Inaugurata nel pomeriggio negli spazi della Fondazione SoutHeritage nei Sassi di Matera la mostra collettiva “Riguardare forme chiamate arte contemporanea” con gli artisti Nathalie Rao; Ian Wilson; Leonardo Sinisgalli; Laure Provost. La mostra sarà aperta dall’1 marzo al 22 aprile 2023 dal mercoledì al sabato dalle 17 alle 20. Ingresso gratuito.
“Riguardare forme chiamate arte contemporanea” è in progetto promosso da Fondazione SoutHeritage per l’arte contemporanea, redatto da Angelo Bianco Chiaromonte e coordinato da Roberto Martino e Francesca De Michele.
Di seguito i particolari.

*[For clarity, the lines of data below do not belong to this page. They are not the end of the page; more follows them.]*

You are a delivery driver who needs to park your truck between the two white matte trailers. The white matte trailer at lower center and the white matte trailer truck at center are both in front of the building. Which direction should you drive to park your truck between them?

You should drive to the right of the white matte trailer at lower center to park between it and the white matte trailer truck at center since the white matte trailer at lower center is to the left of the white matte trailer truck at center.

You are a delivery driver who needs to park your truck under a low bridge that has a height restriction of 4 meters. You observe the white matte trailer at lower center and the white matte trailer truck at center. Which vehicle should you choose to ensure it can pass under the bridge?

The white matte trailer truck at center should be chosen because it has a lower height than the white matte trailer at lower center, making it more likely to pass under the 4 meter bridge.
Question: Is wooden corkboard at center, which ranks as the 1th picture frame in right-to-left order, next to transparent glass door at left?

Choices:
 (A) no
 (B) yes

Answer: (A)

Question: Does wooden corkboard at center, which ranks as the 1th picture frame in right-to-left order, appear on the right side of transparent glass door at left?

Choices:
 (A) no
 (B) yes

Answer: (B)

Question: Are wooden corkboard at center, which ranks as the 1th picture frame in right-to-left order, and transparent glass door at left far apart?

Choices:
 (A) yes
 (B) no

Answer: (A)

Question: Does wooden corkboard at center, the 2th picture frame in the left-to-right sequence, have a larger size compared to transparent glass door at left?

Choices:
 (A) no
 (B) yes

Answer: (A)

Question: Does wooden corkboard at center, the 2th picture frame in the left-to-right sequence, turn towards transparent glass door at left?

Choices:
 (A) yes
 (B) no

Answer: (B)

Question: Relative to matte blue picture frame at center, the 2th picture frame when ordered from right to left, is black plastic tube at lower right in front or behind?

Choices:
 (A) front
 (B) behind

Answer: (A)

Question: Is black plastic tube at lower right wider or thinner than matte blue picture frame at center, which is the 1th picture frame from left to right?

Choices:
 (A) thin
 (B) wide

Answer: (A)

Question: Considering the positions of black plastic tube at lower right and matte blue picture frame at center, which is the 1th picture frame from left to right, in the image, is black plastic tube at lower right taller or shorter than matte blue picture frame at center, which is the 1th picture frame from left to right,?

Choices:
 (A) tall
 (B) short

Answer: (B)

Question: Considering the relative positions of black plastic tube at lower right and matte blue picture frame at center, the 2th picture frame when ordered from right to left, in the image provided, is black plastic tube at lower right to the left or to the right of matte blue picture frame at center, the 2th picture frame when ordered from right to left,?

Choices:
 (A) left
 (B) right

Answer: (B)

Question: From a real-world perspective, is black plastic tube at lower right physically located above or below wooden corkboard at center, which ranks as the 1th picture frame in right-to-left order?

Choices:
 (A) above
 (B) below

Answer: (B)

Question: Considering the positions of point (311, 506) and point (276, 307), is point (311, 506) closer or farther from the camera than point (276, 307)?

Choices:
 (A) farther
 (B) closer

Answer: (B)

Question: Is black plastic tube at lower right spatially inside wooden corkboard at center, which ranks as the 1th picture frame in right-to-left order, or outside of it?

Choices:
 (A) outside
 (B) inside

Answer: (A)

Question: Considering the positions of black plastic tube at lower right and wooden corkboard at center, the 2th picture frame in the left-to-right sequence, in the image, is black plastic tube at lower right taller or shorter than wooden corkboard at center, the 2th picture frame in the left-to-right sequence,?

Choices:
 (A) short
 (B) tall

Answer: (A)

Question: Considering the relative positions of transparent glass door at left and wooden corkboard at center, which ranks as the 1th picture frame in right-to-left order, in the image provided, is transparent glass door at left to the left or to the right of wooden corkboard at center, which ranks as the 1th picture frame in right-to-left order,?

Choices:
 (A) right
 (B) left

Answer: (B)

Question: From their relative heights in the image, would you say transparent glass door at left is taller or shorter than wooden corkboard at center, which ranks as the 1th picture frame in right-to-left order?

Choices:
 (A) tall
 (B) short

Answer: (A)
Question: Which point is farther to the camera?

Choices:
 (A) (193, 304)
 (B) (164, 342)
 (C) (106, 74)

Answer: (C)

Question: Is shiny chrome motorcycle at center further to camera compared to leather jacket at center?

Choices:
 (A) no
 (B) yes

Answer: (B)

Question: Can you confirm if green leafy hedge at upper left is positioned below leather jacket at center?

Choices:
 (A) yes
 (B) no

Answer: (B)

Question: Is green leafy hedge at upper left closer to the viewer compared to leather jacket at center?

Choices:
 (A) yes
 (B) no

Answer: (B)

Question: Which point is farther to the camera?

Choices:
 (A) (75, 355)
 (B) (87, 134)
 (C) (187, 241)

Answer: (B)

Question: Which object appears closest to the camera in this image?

Fondazione SoutHeritage, quale istituzione animata dalla volontà di contribuire allo sviluppo culturale per produrre sapere espanso e narrazioni multidisciplinari attraverso i valori dell’arte e della cultura contemporanea, promuove il progetto espositivo: “Riguardare forme chiamate arte contemporanea”.
Nell’ambito della sua ricerca sulla realizzazione di mostre quali luoghi ospitanti di conoscenza e sulla partecipazione del pubblico, la fondazione ha rivolto la sua attenzione al dialogo tra contenuti espositivi e la ricezione della creazione contemporanea ritenendo l’arte elemento fondamentale per lo sviluppo dell’alfabetizzazione visiva e del pensiero critico poiché, sebbene viviamo in una società pervasa dalle immagini, mai come oggi si presta così poca attenzione alla loro lettura significativa e critica.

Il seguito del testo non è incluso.